Der Fokus der Diskussion lag auf dem Konzept der Remission als langfristiges Ziel, um Patient:innen die bestmögliche Lebensqualität zu ermöglichen. Prim. Univ.-Prof. Dr. Bernhard Ludvik, Vorstand I. Medizinische Abteilung Diabetologie, Endokrinologie und Nephrologie der Klinik Landstraße gab zum Auftakt der hochkarätig besetzten Veranstaltung einen Überblick über Problemfelder von Diabetes Typ 2: „Je früher Typ-2-Diabetes auftritt, umso mehr Lebensjahre verlieren Patientinnen und Patienten im Endeffekt. Das Risiko für Komorbiditäten ist erhöht – genauso wie die Gesamtsterblichkeit“, erklärte Ludvik. Frühe Intervention und effektive, bewusstseinsschaffende Präventionsmaßnahmen sind demnach unabdingbar. Denn Spätkomplikationen belasten nicht nur Betroffene und deren Familien, sondern auch das Gesundheitssystem. „Österreich verzeichnet im Ländervergleich sehr hohe Krankenhausaufenthalte aufgrund von Diabetes mellitus, vor allem Typ-2 Diabetes.“, so Ludvik.
Diabetes mellitus ist nicht ausschließlich selbstverschuldet, sondern großteils (epi-)genetisch bedingt. „TYp-2-Diabetes ist eine, Großteils genetisch bedingte, Erkrankung – und gegen die Genetik können wir nichts tun“, so Prim. Univ.- Prof. Dr. Martin Clodi, Präsident der ÖDG. Er wies jedoch darauf hin, dass mithilfe modernder Medikamente und Lebensstilinterventionen Betroffene in eine Normalisierung der Glukose kommen können.
Als Experte für Endokrinologie, Rheumatologie und Akutgeriatrie spannte Prim. Univ.-Prof. Dr. Peter Fasching, MBA, den Bogen zur ebenfalls chronischen rheumatoiden Arthritis, bei welcher Patient:innen bereits seit 15 Jahren sofort nach der Diagnose mithilfe moderner Medikamente einen Krankheitszustand meist ohne Einschränkungen ihrer Lebensqualität erreichen. „Diese Herangehensweise wird höchstwahrscheinlich auch auf TYP-2-Diabetes überspringen. Das Ziel ist eine möglichst rasche normale Stoffwechselsituation und die Senkung des Wertes in den Normbereich. Neuere moderne Medikamente können hierbei helfen, da sie auch effektiv eine Gewichtsreduktion herbeiführen. Damit gibt man vielen Patientinnen und Patienten eine realistische Möglichkeit, in Remission zu gehen – und auch zu bleiben“, so Fasching.
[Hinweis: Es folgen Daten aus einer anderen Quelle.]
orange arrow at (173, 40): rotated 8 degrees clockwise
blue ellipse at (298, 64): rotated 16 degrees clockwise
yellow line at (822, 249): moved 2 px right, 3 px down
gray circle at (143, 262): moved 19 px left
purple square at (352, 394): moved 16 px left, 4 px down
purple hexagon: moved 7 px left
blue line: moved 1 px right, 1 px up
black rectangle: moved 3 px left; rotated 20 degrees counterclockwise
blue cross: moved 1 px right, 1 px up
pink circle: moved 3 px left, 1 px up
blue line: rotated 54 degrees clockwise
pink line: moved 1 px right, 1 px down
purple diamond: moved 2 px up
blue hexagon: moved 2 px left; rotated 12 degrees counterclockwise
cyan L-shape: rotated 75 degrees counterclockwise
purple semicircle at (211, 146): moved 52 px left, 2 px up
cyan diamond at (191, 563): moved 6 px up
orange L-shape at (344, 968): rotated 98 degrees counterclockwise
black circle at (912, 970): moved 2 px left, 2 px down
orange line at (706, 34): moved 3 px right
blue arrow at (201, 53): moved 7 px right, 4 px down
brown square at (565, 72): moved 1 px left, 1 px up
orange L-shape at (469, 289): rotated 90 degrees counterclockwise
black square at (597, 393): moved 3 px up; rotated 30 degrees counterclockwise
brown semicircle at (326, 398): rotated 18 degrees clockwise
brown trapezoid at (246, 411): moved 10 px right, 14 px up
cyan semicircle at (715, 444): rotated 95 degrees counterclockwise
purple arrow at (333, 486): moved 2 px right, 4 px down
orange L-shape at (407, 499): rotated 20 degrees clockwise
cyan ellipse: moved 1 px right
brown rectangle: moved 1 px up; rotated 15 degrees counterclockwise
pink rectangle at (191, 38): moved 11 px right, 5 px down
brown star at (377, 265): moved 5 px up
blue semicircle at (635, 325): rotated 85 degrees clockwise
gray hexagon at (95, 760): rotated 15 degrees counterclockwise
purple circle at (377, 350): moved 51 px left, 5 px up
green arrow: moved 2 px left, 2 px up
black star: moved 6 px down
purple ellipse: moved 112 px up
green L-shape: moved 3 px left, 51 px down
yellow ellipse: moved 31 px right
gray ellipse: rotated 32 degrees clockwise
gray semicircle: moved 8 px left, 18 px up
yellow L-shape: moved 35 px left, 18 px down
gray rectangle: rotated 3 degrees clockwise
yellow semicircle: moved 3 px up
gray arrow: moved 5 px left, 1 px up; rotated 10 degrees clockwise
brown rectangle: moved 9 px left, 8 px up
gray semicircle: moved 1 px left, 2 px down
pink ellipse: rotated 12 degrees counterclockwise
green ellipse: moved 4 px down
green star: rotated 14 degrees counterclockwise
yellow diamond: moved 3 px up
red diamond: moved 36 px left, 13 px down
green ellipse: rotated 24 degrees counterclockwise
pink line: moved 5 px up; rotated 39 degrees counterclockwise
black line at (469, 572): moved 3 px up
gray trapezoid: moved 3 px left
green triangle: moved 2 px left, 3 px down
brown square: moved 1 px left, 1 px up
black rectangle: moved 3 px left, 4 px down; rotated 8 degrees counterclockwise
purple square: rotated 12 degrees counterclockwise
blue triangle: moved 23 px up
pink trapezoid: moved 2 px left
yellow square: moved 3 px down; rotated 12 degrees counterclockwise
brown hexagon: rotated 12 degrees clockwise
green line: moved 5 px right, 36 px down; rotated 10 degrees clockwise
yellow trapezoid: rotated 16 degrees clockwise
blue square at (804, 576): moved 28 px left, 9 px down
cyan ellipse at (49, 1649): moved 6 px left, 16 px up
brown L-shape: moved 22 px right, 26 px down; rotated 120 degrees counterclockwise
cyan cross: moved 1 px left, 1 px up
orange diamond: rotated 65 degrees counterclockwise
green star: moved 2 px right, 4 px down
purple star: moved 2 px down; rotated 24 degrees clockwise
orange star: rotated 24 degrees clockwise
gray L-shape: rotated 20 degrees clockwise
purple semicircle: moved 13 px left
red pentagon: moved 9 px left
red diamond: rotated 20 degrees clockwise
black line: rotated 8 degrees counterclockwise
Dr. Gerald Bachinger, Patientenanwalt und Leiter NÖ Patienten- und Pflegeanwaltschaft, sprach die Notwendigkeit der Förderung der Gesundheitskompetenz und Compliance der Menschen an. Dazu braucht Österreich ein Umdenken in der Diabetes-Therapie und eine ganzheitliche Betrachtungsweise von Kindesbeinen an. Hierbei wies OÄ Priv.-Doz. Dr. Johanna Brix, Präsidentin der Österreichischen Adipositas Gesellschaft (ÖAG), Klinik Landstraße, Wien, auf das Ressourcenproblem im niedergelassenen Bereich hin. „Zum einen ist dieser oftmals die erste Anlaufstelle für Betroffene, weshalb es hier gezielte Diabetes-Schulungen braucht. Zum anderen bedarf es einer adäquaten Refundierung zur Behandlung von Menschen mit Diabetes mellitus, sodass es im niedergelassenen Bereich attraktiv wird, sich zu spezialisieren.“
Erfolgreiches Diabetes-Management sei multiprofessionell, war sich die Expertenrunde einig. Den Stellenwert der Prävention und frühen Intervention betonte auch Angelika Widhalm, Vorsitzende Bundesverband Selbsthilfe Österreich. „Wir brauchen eine Revolution im gesellschaftlichen und gesundheitspolitischen Denken, damit die Menschen endlich verstehen, dass sie ihre Gesundheit selbst in der Hand haben. Es braucht Prävention und für bereits erkrankte Menschen eine frühzeitige Intervention“, appellierte sie.